Figure understanding tasks:
=== Begin Enclosure ===
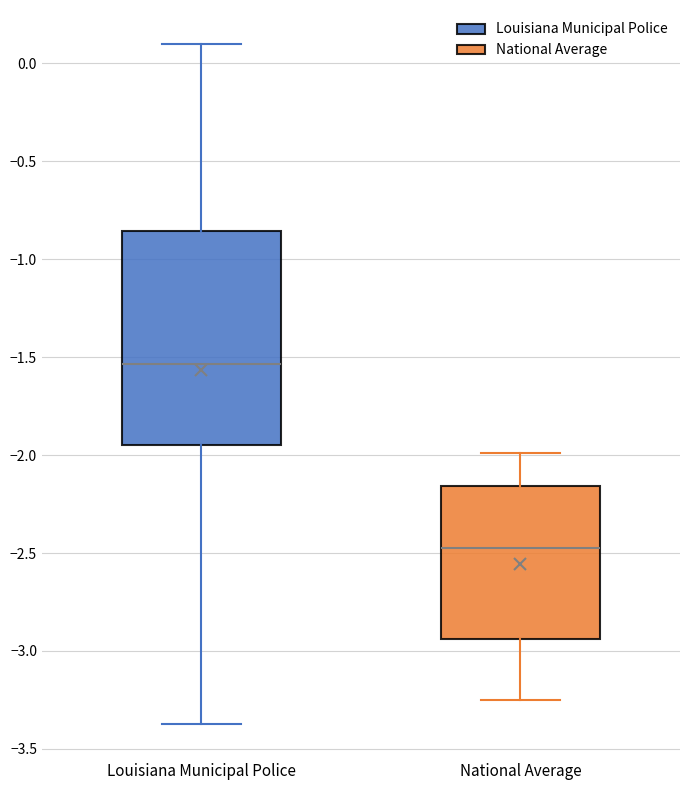

Reading left to right, read every box against the y-axis: the position of its median line, the range the box covers, and the ends of its whiskers. The values are not printed on the chart, so give them approximately, as read against the axis.

Louisiana Municipal Police: median -1.55, box -1.95 to -0.85, whiskers -3.35 to 0.10
National Average: median -2.50, box -2.95 to -2.15, whiskers -3.25 to -2.00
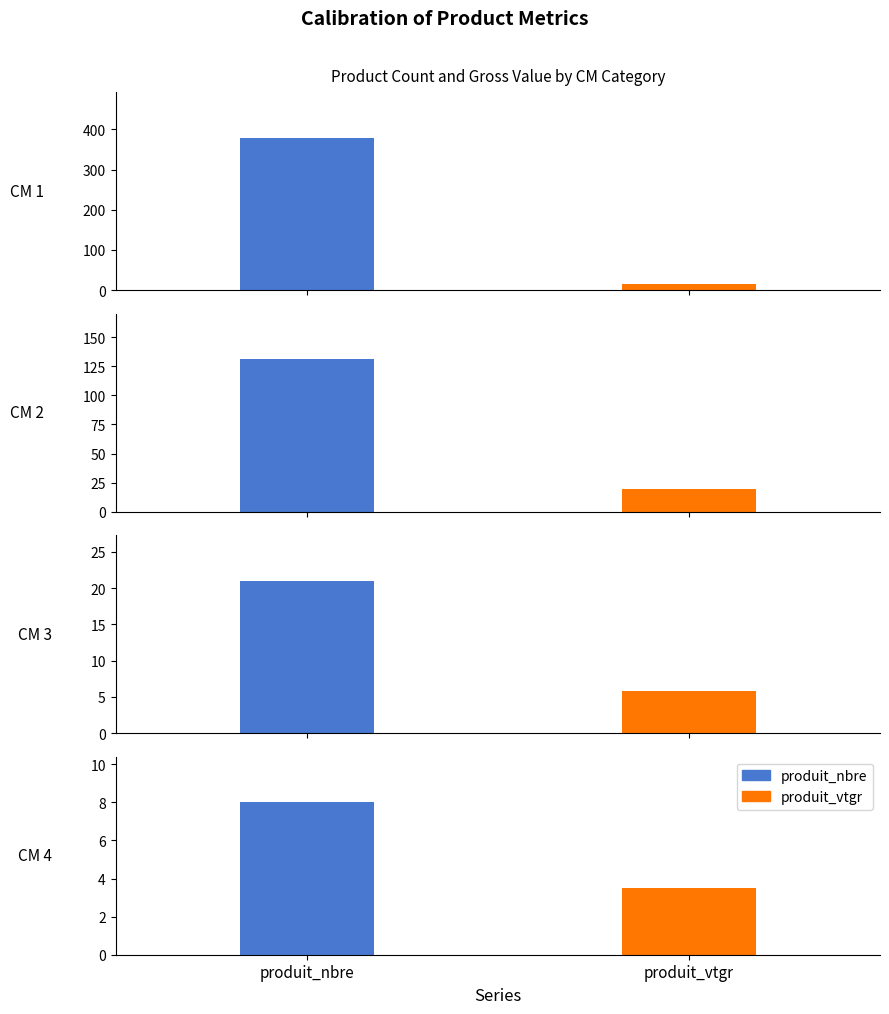

How many bars are there in total?

8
=== End Enclosure ===
→ Assigned task: Lay out the listing above as a Markdown table with the columns "No." and "Text", giving each line its row number. Leave out the blank lines and the pictures.

→ Written reply:
| No. | Text |
|---|---|
| 1 | Reading left to right, read every box against the y-axis: the position of its median line, the range the box covers, and the ends of its whiskers. The values are not printed on the chart, so give them approximately, as read against the axis. |
| 2 | Louisiana Municipal Police: median -1.55, box -1.95 to -0.85, whiskers -3.35 to 0.10 |
| 3 | National Average: median -2.50, box -2.95 to -2.15, whiskers -3.25 to -2.00 |
| 4 | How many bars are there in total? |
| 5 | 8 |